Et c’est là que se situe le noeud de l’affaire. En effet, la loi de financement 2003 de la Sécurité sociale se trouve accompagnée d’une mesure de « compensation » en faveur des trusts pharmaceutiques, mesure passée presque inaperçue dans l’opinion, alors qu’elle met les trusts en position de remporter un véritable pactole ! Les laboratoires ont ainsi été invités à élaborer des médicaments « innovants » destinés à remplacer les médicaments déclassés, qui ont le défaut d’être... trop bon marché. Maintenant, les laboratoires ont le droit de fixer librement le prix de ces « innovations » avec un contrôle étatique réduit au strict minimum, sous prétexte d’accélérer leur mise sur le marché ! A charge pour la Sécurité sociale de payer la différence entre le médicament « innovant », cher et remboursé, et le médicament bon marché et déclassé ! Car, sans attendre les médicaments innovants, il existe déjà de nombreux exemples où les médicaments de substitution sont considérablement plus chers que les médicaments de référence qui ont subi le déclassement.

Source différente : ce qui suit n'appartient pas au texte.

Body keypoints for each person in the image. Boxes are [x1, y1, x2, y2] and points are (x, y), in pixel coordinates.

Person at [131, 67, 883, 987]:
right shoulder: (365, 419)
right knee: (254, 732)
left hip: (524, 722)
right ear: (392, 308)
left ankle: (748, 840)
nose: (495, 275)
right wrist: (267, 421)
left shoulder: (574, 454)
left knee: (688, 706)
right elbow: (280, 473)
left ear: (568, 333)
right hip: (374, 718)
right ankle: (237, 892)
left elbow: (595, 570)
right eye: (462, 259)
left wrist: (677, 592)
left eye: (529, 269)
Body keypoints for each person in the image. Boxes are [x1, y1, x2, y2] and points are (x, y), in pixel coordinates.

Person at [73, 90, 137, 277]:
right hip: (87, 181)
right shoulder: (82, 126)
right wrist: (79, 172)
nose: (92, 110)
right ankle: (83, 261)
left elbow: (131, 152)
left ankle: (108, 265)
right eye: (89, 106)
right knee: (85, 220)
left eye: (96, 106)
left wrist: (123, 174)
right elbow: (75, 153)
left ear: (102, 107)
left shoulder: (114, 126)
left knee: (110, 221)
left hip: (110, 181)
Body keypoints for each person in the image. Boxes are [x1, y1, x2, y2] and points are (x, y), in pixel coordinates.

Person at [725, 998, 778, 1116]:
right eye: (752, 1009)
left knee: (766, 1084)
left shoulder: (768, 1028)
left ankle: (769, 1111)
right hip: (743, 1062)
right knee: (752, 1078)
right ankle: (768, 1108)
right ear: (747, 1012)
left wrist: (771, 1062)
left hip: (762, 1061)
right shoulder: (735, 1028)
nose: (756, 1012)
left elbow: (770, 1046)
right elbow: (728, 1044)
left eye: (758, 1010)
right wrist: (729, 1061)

On nous fait donc le coup des « génériques », mais à l’envers ! Exemple, cet antibiotique utilisé dans le traitement de la mucoviscidose, la Colimycine, menacé de déremboursement, alors que le traitement de substitution vaut 16 fois plus cher. Quant aux prix que nous réserve l’innovation, on peut en avoir un avant-goût avec l’exemple du nouveau neuroleptique mis sur le marché américain par le groupe Bristol-Myers Squibb : 380 dollars le traitement mensuel, soit 100 fois plus cher que le médicament de référence ! Qui peut d’ailleurs juger du caractère innovant des nouveaux produits, puisque la réglementation n’oblige à aucune étude comparative ?

Pas étonnant dans ces conditions que le plan Mattei ait suscité les applaudissements des laboratoires d’envergure internationale, qui sont persuadés de gagner en retour des prix de remboursements élevés pour leurs « innovations ». Quant aux petits laboratoires frappés par les mesures de déremboursement, ils sont invités à se replier dans le domaine de « l’auto-médication », quand ils ne sont pas condamnés à disparaître. Et comme toujours dans les processus de concentration capitaliste, les gros laboratoires, eux, voient des perspectives de profits colossaux s’ouvrir devant eux.

Au regard de ces enjeux financiers, la campagne moralisatrice de Mattei qui prône la modération en matière de soins et les économies de bouts de chandelle au moyen des génériques apparaît comme une sinistre farce.